Except I didn’t want to stop trying. I needed to move past this. I had to. Because my alternative was trying to make it through the day filled with pain, confusion, frustration, and destruction.
That’s when I realized that if I couldn’t stop my thoughts then I was at least going to challenge them. If I couldn’t plug the dam, then I was going to try and swim with it.
I wasn’t ready to switch from negative to positive, and frankly, I didn’t think it would work. First of all, if I don’t believe the thought, then I won’t think it. So thinking, “oh, I’m great, and things are great!” Was flat-out bull crap.
I needed to believe something that was true. Otherwise it wouldn’t work for me.
So I started challenging my thoughts. Admittedly, I couldn’t do it alone. I needed help from my psychiatrist. I needed her to validate me when I couldn’t. I needed her to challenge me when I couldn’t. I needed her to remind me when I forgot.
Wanting to challenge my thoughts took practice. The first few times I didn’t even remember to challenge them until long after I had the thought. I kept trying. And practice after practice I finally managed to remember to challenge a thought as I had it.
And now what?
I was so surprised that I remembered that my mind went blank on what to do next.
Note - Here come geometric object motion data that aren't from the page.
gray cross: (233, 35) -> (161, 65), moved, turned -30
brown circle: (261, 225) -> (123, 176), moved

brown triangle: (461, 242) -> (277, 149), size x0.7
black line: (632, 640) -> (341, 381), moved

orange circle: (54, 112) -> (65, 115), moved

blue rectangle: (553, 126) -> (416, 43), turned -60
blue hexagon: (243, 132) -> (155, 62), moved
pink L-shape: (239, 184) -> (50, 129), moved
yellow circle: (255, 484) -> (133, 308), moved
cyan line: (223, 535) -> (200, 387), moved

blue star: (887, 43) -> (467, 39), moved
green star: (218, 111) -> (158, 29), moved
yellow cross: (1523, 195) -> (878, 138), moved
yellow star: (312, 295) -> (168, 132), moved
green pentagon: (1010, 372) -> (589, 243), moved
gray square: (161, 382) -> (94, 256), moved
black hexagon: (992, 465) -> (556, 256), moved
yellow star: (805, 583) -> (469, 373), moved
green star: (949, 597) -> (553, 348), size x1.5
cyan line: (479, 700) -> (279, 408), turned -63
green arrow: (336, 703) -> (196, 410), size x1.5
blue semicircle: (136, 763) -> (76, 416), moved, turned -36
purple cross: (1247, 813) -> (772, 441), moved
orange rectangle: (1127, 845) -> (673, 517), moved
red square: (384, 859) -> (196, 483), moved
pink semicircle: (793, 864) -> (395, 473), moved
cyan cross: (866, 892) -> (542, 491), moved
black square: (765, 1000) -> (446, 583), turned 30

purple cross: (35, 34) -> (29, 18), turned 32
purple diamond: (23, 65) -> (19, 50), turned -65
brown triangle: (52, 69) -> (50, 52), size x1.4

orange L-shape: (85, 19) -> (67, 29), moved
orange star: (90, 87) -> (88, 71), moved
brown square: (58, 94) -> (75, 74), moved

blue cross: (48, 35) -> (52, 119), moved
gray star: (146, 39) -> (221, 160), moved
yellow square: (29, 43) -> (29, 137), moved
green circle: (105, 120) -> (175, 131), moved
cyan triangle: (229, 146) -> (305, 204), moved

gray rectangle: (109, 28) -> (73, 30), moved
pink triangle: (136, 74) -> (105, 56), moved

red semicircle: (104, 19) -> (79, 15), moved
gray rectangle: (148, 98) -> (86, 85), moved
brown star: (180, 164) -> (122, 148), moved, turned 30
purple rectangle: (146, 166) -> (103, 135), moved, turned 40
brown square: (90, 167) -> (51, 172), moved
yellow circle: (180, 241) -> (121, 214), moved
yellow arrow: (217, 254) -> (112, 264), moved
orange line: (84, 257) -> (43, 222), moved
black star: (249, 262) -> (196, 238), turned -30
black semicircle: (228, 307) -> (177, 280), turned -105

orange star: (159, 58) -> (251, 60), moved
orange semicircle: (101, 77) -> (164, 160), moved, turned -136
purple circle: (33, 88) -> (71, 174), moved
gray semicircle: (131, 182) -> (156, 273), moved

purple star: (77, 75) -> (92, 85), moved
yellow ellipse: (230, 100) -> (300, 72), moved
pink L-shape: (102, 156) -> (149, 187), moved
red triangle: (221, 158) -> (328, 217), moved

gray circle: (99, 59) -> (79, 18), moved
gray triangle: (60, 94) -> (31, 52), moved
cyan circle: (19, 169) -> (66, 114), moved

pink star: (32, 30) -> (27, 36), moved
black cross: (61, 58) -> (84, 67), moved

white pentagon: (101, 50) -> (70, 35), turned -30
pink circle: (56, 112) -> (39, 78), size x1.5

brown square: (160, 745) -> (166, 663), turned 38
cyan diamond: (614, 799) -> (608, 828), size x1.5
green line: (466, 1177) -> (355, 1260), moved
I felt like a deer in the headlights. And I kept trying. Until I finally had the thought, remembered to challenge it, and then actually challenge it.
It was so foreign I wasn’t sure if I was doing it right. Was it true? If it was true, where was the evidence that it was true?
Slowly I started to peel the onion of thinking, layer by layer, to get to the middle of what this thought was all about. And one day, after trying and trying, and practicing and practicing, I had poked enough holes into the thought and if it was accurate, that the thought deflated. It just dissipated. It was gone.
And I waited. Looking. Wondering. Was it really gone? Or was it hiding? Was it laying low until I stopped challenging? Had I managed to move past it? I waited, quietly, looking for the thought, and it was gone.
It was really gone. I had challenged the thought and taken all of the wind out of its sails. I was so pleased that it was finally gone. Granted it was one of many, many thoughts that would also need to be challenged. But this one thought had gone. And if I can get to a dozen or more of my thoughts to be deflated then starting with one was good.
The practice to challenge is by no means perfect. Nor does it happen right away. Some thoughts are tougher to break than others. Some thoughts still try to make an appearance every now and then and with even more practice it becomes easier to challenge them and even their ferocity to take me down is much weaker than it used to be.
It is hard. Very hard. To change my thoughts has been a difficult process. I am still not at a point of having thoughts that everything is all good, but my thoughts are at least not as defeating or abusive as they once were. And that’s more than enough for me.
To not have my thoughts abuse me on a moment-to-moment basis has been like finding freedom. I am able to be finally free of the harsh, abusive, degrading voice that had been holding my mind captive for decades.
I don’t know if all of the thoughts will be gone one day. I can only hope that will happen. So I will continue to practice, I will keep challenging, as much as I need to, to get my own thoughts back.